Production Operations
Production Operations
The difference between “it works locally” and “it works at 3AM when you’re on-call.” This covers logging, monitoring, resource management, health checks, graceful shutdown, and debugging running containers.
Health Checks
Without health checks, the orchestrator only knows if your process is alive — not if it’s healthy. A process can be running but deadlocked, OOM-thrashing, or unable to serve requests.
Docker HEALTHCHECK
HEALTHCHECK --interval=30s --timeout=5s --retries=3 --start-period=60s \
CMD curl -f http://localhost:8080/health || exit 1
| Parameter | Default | What It Means |
|---|---|---|
--interval | 30s | Time between checks |
--timeout | 30s | Max time for check to complete |
--retries | 3 | Failures before marking unhealthy |
--start-period | 0s | Grace period on startup (failures don’t count) |
Kubernetes Probes
| Probe | Purpose | Failure Action |
|---|---|---|
| Startup | Is the app finished initializing? | Keep waiting (don’t run liveness/readiness) |
| Liveness | Is the app alive? | Restart the container |
| Readiness | Can the app serve traffic? | Remove from Service endpoints (stop sending traffic) |
containers:
- name: api
livenessProbe:
httpGet:
path: /healthz
port: 8080
initialDelaySeconds: 15
periodSeconds: 10
failureThreshold: 3
readinessProbe:
httpGet:
path: /ready
port: 8080
periodSeconds: 5
failureThreshold: 2
startupProbe:
httpGet:
path: /healthz
port: 8080
failureThreshold: 30 # 30 * 10s = 5 minutes to start
periodSeconds: 10
ELI5: Liveness = “Are you conscious?” (if no → call an ambulance / restart). Readiness = “Can you take customers?” (if no → close the shop window / stop sending traffic). Startup = “Are you done getting dressed?” (don’t bug me until I’m ready).
Common mistake: Using liveness probes that depend on external services (database, cache). If the database goes down, the liveness probe fails, K8s restarts ALL your pods, which creates a thundering herd that makes the database even worse. Liveness should check only the process itself. Use readiness for dependency checks.

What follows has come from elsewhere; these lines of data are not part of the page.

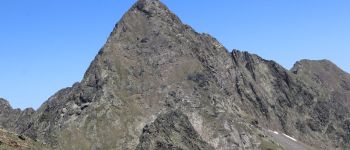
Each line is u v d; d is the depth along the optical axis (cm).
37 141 13238
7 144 12000
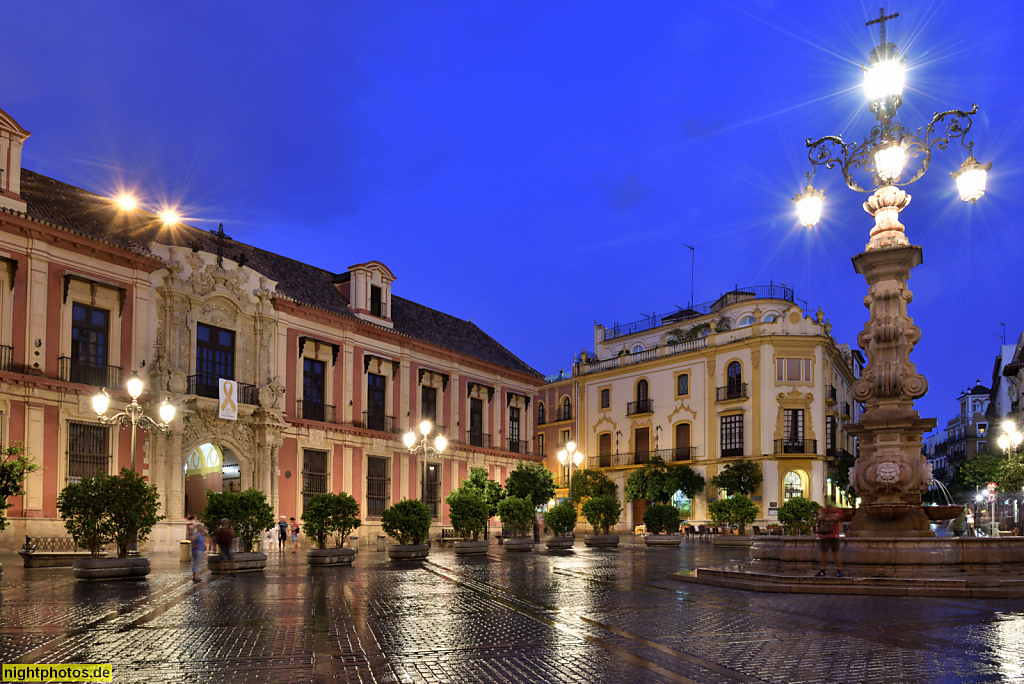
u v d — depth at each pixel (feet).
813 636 27.45
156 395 88.74
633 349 199.62
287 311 108.68
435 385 136.05
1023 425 177.68
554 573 57.82
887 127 50.55
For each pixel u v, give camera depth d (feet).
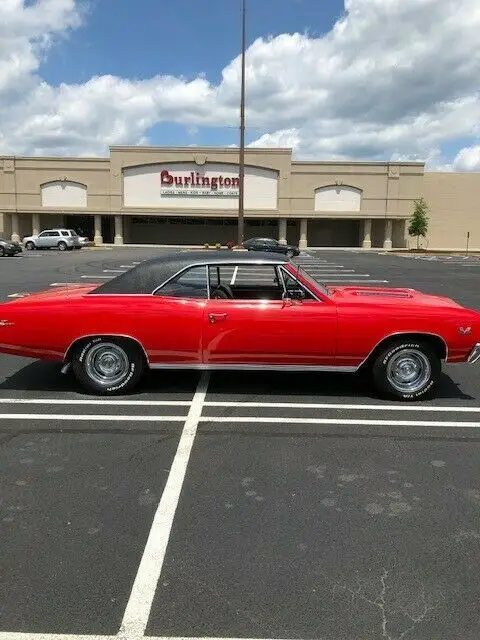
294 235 184.44
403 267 83.76
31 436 15.03
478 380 21.29
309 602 8.43
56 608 8.25
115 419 16.37
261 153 165.58
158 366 18.34
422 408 17.70
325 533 10.36
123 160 165.68
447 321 17.71
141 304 17.90
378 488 12.19
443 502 11.60
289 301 17.85
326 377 21.16
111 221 183.83
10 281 57.57
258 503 11.47
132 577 9.00
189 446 14.40
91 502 11.45
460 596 8.61
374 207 168.86
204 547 9.86
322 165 166.50
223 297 18.86
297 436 15.16
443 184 177.68
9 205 167.63
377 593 8.66
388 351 18.02
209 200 168.25
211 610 8.22
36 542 9.98
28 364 23.03
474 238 180.14
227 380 20.54
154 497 11.69
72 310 17.92
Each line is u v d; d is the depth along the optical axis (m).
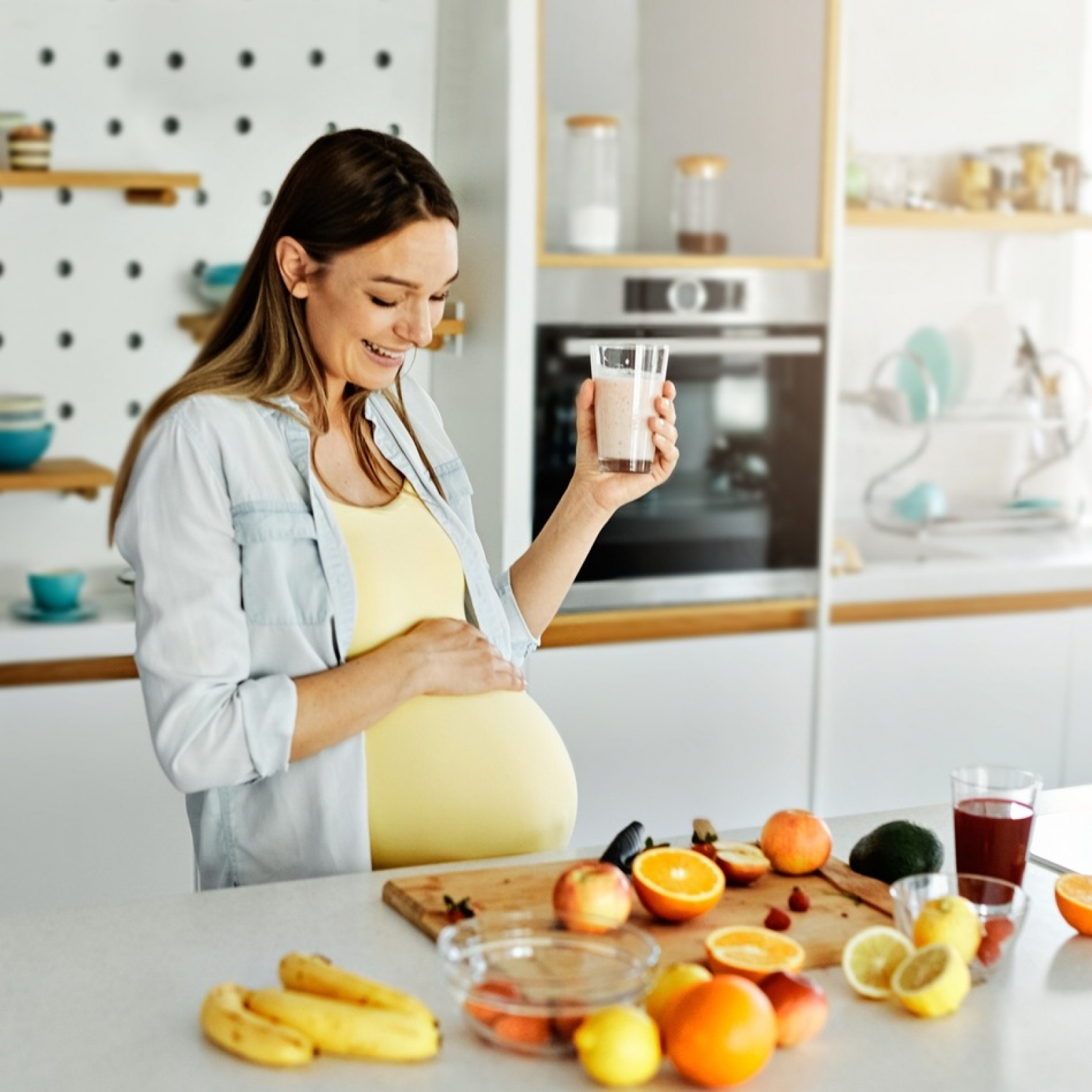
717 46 3.32
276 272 1.72
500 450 3.08
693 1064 1.11
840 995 1.29
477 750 1.74
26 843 2.84
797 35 3.31
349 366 1.73
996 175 3.86
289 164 3.24
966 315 4.12
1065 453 4.06
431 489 1.85
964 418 3.87
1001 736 3.67
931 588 3.57
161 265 3.23
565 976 1.21
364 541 1.75
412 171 1.67
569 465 3.15
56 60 3.10
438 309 1.73
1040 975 1.34
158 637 1.63
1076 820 1.78
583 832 3.27
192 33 3.16
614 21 3.27
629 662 3.25
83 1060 1.17
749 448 3.33
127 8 3.12
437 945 1.32
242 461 1.68
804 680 3.43
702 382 3.27
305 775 1.68
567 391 3.13
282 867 1.70
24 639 2.84
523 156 3.00
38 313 3.16
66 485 2.99
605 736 3.25
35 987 1.29
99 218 3.17
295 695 1.63
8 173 2.92
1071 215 3.89
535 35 2.97
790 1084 1.14
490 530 3.13
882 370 4.05
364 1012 1.17
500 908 1.41
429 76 3.13
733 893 1.47
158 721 1.62
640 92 3.31
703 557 3.32
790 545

Common mistake #2: No startup probe for slow-starting apps (JVM, large ML models). Without it, the liveness probe starts immediately and kills the container before it’s done loading. Use startupProbe with high failureThreshold.
Graceful Shutdown
When a container stops (deploy, scale-down, node drain), the orchestrator sends SIGTERM. Your app must:
- Stop accepting new requests
- Finish in-flight requests
- Close connections (DB, message queue)
- Exit cleanly
SIGTERM → app starts graceful shutdown → finishes work → exits 0
↓
(if too slow)
SIGKILL after grace period
The PID 1 Problem
If your Dockerfile uses shell form CMD node server.js, the process tree is:
PID 1: /bin/sh -c "node server.js"
PID 2: node server.js
SIGTERM goes to PID 1 (sh), which ignores it. After 10 seconds, SIGKILL. Your app never gets a chance to shut down gracefully.
Fix 1: Use exec form: CMD ["node", "server.js"] — Node runs as PID 1 directly.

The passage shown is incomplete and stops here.